WHAT IS BEING ASKED -
Reproduce the rows below without changes, beginning at the line that contains "scientific name: Gomphrena caespitosa" and stopping after the line that contains "catalogue / barcode: US 1620581".

Stored data
------------

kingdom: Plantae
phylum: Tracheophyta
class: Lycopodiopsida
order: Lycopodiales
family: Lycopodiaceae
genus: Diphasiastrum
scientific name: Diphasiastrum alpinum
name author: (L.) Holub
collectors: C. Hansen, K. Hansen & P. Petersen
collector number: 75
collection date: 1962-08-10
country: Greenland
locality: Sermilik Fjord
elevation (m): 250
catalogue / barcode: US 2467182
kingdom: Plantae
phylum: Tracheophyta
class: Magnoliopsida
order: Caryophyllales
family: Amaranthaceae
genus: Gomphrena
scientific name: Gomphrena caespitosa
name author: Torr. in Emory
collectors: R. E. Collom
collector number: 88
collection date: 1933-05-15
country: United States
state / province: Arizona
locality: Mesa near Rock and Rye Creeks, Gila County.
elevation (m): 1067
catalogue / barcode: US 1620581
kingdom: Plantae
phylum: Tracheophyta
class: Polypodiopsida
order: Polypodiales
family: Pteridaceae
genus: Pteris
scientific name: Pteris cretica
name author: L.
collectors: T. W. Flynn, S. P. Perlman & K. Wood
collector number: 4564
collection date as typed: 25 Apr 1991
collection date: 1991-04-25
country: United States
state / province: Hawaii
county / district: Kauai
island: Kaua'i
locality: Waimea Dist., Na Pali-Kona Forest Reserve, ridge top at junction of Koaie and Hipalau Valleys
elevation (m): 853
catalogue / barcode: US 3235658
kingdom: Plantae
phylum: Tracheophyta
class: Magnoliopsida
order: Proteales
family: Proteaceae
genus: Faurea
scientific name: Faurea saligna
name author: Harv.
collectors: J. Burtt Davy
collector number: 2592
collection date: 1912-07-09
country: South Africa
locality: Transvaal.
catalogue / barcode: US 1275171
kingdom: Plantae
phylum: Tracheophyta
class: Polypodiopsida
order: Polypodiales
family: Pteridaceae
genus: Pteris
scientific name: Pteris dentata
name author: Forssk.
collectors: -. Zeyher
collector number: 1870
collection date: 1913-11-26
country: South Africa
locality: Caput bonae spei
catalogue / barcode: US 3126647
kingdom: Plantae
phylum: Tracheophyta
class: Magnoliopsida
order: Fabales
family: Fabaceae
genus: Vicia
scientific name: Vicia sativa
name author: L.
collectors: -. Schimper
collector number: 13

------------

FINISHED EXERCISE -
scientific name: Gomphrena caespitosa
name author: Torr. in Emory
collectors: R. E. Collom
collector number: 88
collection date: 1933-05-15
country: United States
state / province: Arizona
locality: Mesa near Rock and Rye Creeks, Gila County.
elevation (m): 1067
catalogue / barcode: US 1620581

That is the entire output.